◆ **Your assignment**
Within the data below, copy each line where the string "last" is found.

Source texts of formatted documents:
══════════════════════════════
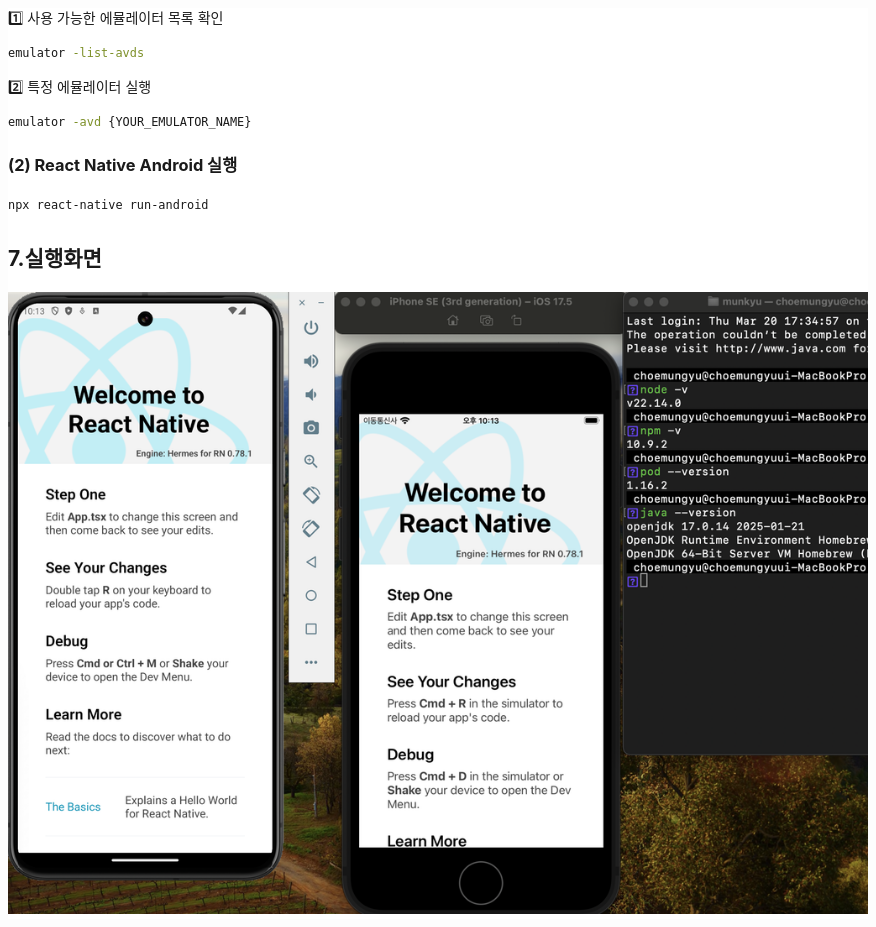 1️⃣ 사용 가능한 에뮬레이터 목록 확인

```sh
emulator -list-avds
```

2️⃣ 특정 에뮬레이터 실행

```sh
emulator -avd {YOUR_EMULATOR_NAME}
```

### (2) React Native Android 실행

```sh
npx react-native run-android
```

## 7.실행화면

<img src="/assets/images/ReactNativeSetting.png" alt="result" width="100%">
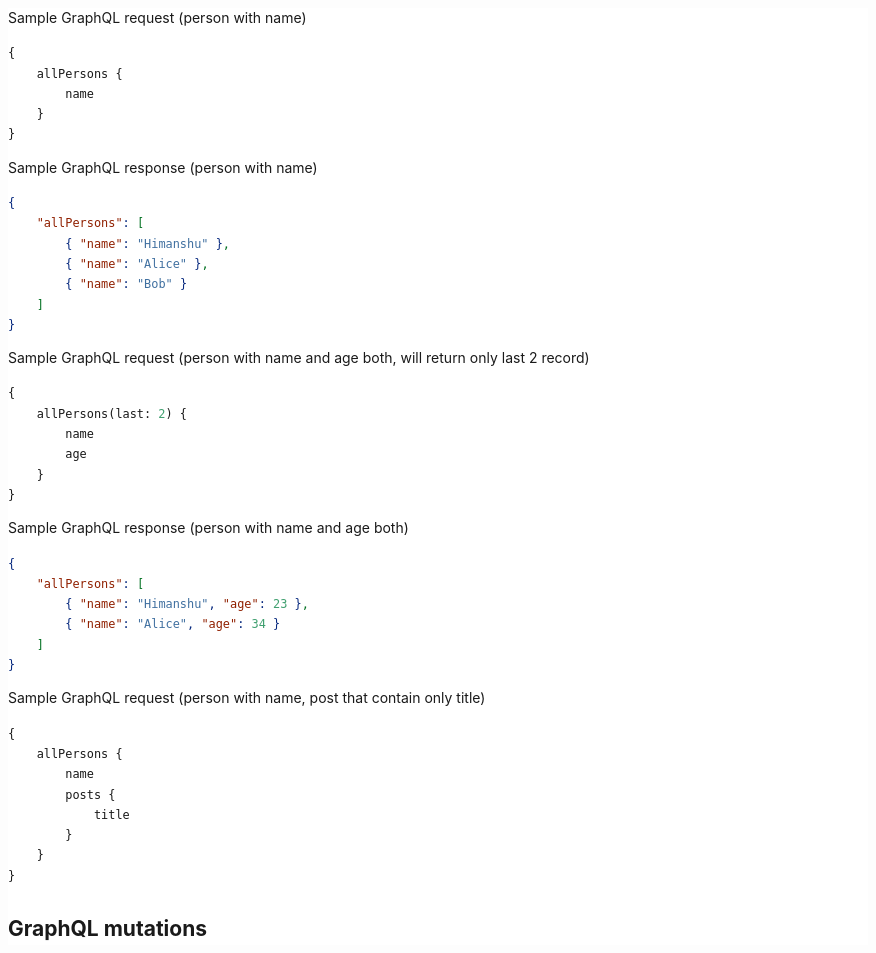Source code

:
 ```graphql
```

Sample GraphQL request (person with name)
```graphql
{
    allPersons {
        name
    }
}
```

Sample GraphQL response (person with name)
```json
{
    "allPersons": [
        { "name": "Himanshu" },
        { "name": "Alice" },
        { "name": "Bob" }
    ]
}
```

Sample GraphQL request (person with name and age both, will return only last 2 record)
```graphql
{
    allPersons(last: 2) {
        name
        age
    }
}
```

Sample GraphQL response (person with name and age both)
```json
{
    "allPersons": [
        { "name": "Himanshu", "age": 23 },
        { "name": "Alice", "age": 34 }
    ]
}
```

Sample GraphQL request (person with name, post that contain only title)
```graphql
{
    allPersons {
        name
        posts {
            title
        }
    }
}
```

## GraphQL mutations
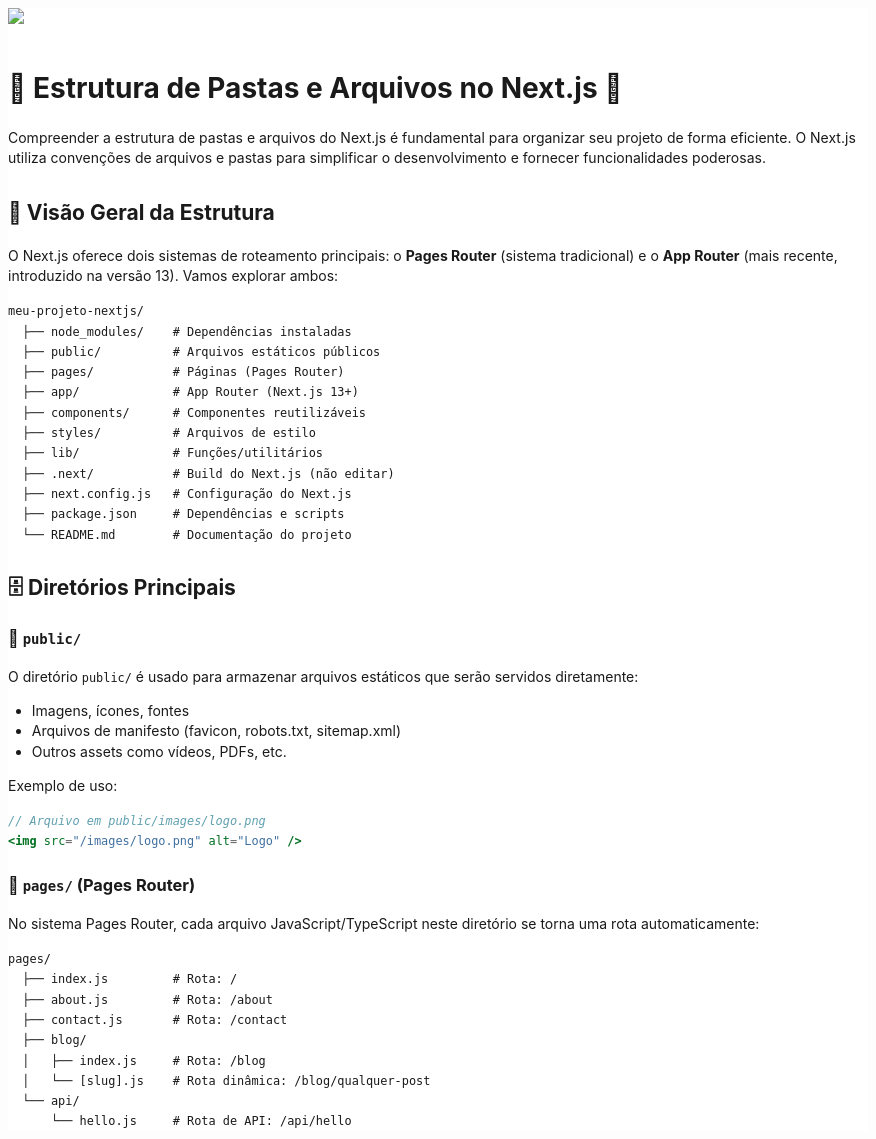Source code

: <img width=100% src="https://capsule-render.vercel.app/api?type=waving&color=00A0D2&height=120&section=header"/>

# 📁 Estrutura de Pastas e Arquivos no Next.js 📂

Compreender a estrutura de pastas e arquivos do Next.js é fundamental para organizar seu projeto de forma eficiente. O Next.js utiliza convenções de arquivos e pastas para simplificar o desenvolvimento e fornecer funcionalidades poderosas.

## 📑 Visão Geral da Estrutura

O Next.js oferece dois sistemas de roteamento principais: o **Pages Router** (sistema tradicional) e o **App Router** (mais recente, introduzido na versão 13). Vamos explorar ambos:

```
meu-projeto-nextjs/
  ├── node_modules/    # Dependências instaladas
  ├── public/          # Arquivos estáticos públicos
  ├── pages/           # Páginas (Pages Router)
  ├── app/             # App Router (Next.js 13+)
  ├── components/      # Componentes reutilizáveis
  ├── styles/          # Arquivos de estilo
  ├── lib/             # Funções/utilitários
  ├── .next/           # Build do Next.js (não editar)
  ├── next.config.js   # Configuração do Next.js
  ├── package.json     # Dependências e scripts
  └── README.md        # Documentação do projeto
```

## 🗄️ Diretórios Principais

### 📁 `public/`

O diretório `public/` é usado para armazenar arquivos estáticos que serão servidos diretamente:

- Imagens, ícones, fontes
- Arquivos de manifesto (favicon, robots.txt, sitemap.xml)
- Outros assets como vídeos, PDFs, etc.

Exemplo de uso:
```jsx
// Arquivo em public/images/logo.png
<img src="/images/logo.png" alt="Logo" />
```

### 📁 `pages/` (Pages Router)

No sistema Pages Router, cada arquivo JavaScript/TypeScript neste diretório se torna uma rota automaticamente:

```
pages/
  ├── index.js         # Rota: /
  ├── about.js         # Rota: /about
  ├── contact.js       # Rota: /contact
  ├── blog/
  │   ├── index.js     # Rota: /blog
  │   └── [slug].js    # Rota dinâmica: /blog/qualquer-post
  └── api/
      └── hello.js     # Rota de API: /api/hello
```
══════════════════════════════
◆ **Solution**
Sample GraphQL request (person with name and age both, will return only last 2 record)
    allPersons(last: 2) {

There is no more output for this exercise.